O estudo da FGV também mostrou que, em 2022, cerca de 45% das mães solo que trabalhavam no Brasil estavam no mercado informal. Ione, por exemplo, é um dos casos: ela precisou optar por trabalhar como manicure e motorista de aplicativo para ter renda e, assim, conciliar os cuidados com os filhos e o trabalho sem um horário fixo.
Segundo Feijó, o trabalho informal é muitas vezes a única saída, mas pode significar rendimentos menores e mais instáveis, desprovidos de proteção social. “A mãe solo, ao buscar conciliar responsabilidades familiares e trabalho, tende a procurar ocupações que ofereçam jornadas mais flexíveis.”, afirma.
Para a manicure Ione, as políticas públicas não acompanham as necessidades das mães que criam seus filhos sozinhas. Com os rendimentos e direitos menores que são característicos do trabalho informal, ela conta que é mais difícil pagar por alguns serviços que poderiam facilitar o seu dia a dia:
“Se o governo oferecesse creche em período ampliado, já ajudaria muito. Tem mães que trabalham até às 20h, por exemplo. Quem fica com as crianças depois do horário da escola ou da creche? Ela precisa pagar aluguel, luz, comida e ainda pagar alguém para ficar com o filho depois da creche. É impossível fechar a conta”, diz a mãe de três.

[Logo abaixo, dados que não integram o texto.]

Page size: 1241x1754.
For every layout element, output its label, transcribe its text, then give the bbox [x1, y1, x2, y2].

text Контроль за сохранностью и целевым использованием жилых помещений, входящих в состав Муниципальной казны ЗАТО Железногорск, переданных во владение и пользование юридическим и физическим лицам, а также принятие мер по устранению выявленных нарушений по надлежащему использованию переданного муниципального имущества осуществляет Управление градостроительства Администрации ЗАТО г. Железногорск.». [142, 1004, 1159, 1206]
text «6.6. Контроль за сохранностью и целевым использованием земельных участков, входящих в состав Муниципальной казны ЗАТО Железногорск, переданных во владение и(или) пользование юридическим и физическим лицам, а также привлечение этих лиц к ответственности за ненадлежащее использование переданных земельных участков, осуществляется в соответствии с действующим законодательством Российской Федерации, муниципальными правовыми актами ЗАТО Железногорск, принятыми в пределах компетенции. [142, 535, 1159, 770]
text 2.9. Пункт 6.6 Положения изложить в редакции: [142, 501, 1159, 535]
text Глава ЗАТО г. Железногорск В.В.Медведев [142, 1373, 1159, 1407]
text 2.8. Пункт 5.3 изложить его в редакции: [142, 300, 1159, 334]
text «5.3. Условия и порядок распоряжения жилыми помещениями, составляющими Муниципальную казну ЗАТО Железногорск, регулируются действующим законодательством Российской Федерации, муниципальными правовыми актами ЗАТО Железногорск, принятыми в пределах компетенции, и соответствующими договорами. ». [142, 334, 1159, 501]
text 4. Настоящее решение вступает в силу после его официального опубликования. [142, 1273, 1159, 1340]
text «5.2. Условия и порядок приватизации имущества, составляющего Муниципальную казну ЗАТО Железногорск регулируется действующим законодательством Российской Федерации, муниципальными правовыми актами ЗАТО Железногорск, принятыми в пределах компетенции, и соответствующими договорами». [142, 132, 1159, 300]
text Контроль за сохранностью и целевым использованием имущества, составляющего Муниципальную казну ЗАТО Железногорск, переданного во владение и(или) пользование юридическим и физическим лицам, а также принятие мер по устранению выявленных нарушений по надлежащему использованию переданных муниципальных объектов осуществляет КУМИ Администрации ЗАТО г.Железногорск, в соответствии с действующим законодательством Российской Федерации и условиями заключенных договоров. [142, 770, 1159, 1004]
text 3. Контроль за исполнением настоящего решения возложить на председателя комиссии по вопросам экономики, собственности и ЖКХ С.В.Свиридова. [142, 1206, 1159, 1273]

Mesmo trabalhando no mercado formal, a engenheira Fabiana Morais também relata algumas das mesmas dificuldades. Para ela, “o sistema não é pensado para as mães solteiras”, e um exemplo disso é o horário de saída das creches públicas e particulares. “É claro que depende do nosso esforço também, mas se a gente não tiver apoio da família, do governo, de amigos, a gente não consegue dar conta”.
“Eu trabalho de casa e tenho que buscar meu filho na escola, mas alguns dias eu estou em reunião e não consigo sair. Por sorte, eu tenho várias pessoas que podem me ajudar, mas, muitas vezes, elas também estão ocupadas. Então, eu tenho que me sacrificar e sair da reunião. A longo prazo, isso pode me prejudicar no trabalho”, desabafa.
“Em diversas entrevistas de emprego que eu fiz no passado, os entrevistadores não querem saber de você, eles querem saber com quem você vai deixar seu filho, como você vai fazer quando ele ficar doente, e só depois eles vão perguntar das suas competências. Isso é exaustivo porque você se esforça na carreira, mas, no fim do dia, você ainda vai ser vista só como mãe”, finaliza a engenheira.